Robust water accounting and compliance in any groundwater system ensures that the volume of water actually taken does not exceed the volume of water that is permitted to be taken. This protects investment by governments, corporations and individuals and increases certainty and security for all water uses.
The Murray–Darling Basin Plan (Basin Plan), adopted in November 2012, represents a significant milestone in groundwater management in Australia. It is the first time that a limit of 3,334 GL/y on groundwater use has been established across the Basin. This limit is expressed through the application of sustainable diversion limits (SDLs). The Basin Plan prescribes 22 water resource plan areas and 81 SDL resource units relating to groundwater. Each SDL resource unit has a separate SDL to which the states must manage extraction.

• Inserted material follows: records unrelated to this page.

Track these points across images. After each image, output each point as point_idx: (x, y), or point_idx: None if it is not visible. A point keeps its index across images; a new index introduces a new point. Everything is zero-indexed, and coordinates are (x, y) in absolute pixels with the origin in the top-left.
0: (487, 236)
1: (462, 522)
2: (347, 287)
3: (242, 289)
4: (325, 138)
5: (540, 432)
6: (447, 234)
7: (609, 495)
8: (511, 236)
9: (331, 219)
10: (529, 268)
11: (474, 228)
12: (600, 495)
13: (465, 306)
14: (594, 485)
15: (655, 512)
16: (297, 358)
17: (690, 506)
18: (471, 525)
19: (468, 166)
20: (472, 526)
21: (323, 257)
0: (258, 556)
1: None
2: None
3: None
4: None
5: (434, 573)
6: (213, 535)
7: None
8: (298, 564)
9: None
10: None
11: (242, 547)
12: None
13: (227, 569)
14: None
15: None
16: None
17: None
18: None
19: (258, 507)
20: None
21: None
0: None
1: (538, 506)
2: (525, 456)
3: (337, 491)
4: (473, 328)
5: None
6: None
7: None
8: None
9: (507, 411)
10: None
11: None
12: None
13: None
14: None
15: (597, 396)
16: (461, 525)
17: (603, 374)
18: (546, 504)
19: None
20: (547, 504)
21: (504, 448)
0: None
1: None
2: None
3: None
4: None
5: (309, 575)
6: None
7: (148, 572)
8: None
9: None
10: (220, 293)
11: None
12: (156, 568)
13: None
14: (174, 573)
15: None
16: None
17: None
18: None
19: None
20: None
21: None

Because the Basin Plan has not yet been fully implemented, groundwater use accounting and compliance in the MDB is in transition. To support compliance with the SDLs after 2019, section 71 of the Water Act 2007 (Cwlth) establishes new groundwater use reporting requirements. Basin states and the Commonwealth Environmental Water Holder (CEWH) are now required to undertake monitoring and reporting of annual water availability and use in accordance with these arrangements.
Given requirements for reporting against all forms of groundwater take, the Authority and Basin states have identified the transition period as an important opportunity to establish and agree, trial arrangements for calculating and reporting actual and permitted take in ways that will support SDL compliance from the 2019/20 water year onward. This will help to ensure that there is continued confidence in the security of water entitlements and the effective operation of water sharing arrangements and trade through the water market.